Gertrude murió el 24 de diciembre de 1993. Yo estaba aquí al lado de esta cama en donde ahora estamos platicando. Esta cama es donde ella falleció. El 19 de noviembre enfermó de gravedad. Yo lloré y lloré. No la podía ver. Había cuatro voluntarios muy simpáticos. Nos turnábamos. Entonces llegó Susana y me dijo “Bety, ven”. Casi me sacó del brazo de la cocina. Entonces escuché que me dijeron “Alooo, Bety”, era Gertrudy. La ví sentada. Estaba feliz. Pura risa. “¿Bonito viaje, verdad?”, “Sí, Gertrude”. “Gracias por acompañarme.” Ella me agarró la mano y me besó. “Tengo mucha hambre.” Le pusimos sus zapatos. “No. Primero baño. Ella también necesita un baño.” Ese día se comió seis huevos estrellados y sopa.
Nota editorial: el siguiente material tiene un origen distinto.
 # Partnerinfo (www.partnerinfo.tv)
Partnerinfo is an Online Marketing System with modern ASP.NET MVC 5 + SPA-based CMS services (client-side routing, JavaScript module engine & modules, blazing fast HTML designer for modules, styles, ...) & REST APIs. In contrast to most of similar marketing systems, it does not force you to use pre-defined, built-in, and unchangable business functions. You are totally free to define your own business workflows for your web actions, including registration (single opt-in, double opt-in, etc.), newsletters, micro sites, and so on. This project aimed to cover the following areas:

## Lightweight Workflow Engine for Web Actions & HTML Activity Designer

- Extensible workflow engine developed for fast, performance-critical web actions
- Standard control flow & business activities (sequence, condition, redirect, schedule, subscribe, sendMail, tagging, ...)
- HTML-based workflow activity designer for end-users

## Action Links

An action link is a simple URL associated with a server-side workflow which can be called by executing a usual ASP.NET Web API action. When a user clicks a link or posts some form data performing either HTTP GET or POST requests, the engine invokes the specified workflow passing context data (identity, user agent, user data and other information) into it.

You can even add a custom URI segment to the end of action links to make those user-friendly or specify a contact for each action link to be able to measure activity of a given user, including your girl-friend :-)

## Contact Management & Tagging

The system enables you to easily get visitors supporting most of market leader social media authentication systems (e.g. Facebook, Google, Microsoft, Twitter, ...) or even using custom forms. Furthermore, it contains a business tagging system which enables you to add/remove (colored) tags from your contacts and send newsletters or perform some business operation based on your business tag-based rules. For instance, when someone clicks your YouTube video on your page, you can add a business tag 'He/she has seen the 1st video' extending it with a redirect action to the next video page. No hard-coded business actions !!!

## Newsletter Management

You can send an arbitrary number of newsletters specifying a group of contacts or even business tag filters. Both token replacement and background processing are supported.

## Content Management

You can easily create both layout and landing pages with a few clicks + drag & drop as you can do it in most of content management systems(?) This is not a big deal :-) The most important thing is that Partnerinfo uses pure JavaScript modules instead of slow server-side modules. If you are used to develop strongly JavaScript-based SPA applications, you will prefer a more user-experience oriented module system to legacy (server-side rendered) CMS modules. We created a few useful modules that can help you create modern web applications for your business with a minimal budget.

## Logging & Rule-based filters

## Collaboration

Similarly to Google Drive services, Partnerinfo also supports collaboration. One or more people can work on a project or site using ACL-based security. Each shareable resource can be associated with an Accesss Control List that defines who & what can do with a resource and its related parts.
Por la noche nos fuimos al jardín. Ella no quiso que la agarrara de su brazo. “¿Están bien tu casa?”, “sí están bien”. Fuimos a mi casa. La saludaron mis hijos. Ella me dijo “Precioso lugar”.Yo estaba con ella. Así estuvo como una semana. Después volvió a caer al sueño.
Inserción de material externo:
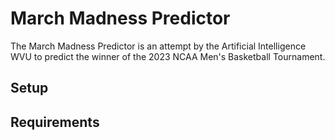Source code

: # March Madness Predictor 
The March Madness Predictor is an attempt by the Artificial Intelligence WVU to predict the winner of the 2023 NCAA Men's Basketball Tournament. 

## Setup 

## Requirements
Antes de volver a dormir, en la capilla estaba Chan Kin viejo y sus dos esposas. Se sentaron con un calentador. Ahí estaba mi hijo que tocaba la guitarra y Jaime Gil, el que hizo la película Un cuarto de oro, tocó el piano. Tocaron la canción Vuela, vuela, mariposa. “Muy bonito detalle. Gracias”, dijo Gertrude.

Luego nos venimos aquí y me dijo “mira, quiero platicar contigo. Pero no ahora, mañana”. Al día siguiente nos sentamos en una banca grande. “Yo ya me voy a un viaje. Esta vez no vas conmigo. Porque tú vas a cuidar la casa. Yo ya me voy. No quiero agua ni medicinas. No vas a llorar. Lloronas no quiero. No te vas a poner negro sino de color alegre.”

Ya aquí escogió su ropa. Pidió que le pintaran el cabello. Yo le pinté las uñas de sus pies. “Una cosa: que no se te olvide poner mis dientes. Porque un muerto sin dientes es horrible. No se te olvide mi reloj.”

Nos acostamos. Me decia “I love you, Bety. I love you, Bety”. Nos abrazábamos. Así se repitió muchas veces. Se durmió. Y al otro día al verme se alegró. Le agarré una mano “¿sientes mi mano?” pregunté. “No”, respondió. “Quédate conmigo”. Con una mano me rascó mi cabeza. “Gracias, niña, por estar conmigo”. Una hora después le pregunté “¿Vas a tomar agua?”. Y nada. Llamamos al doctor. Trudy ya estaba en estado de coma. Murió esa noche. A la una y media.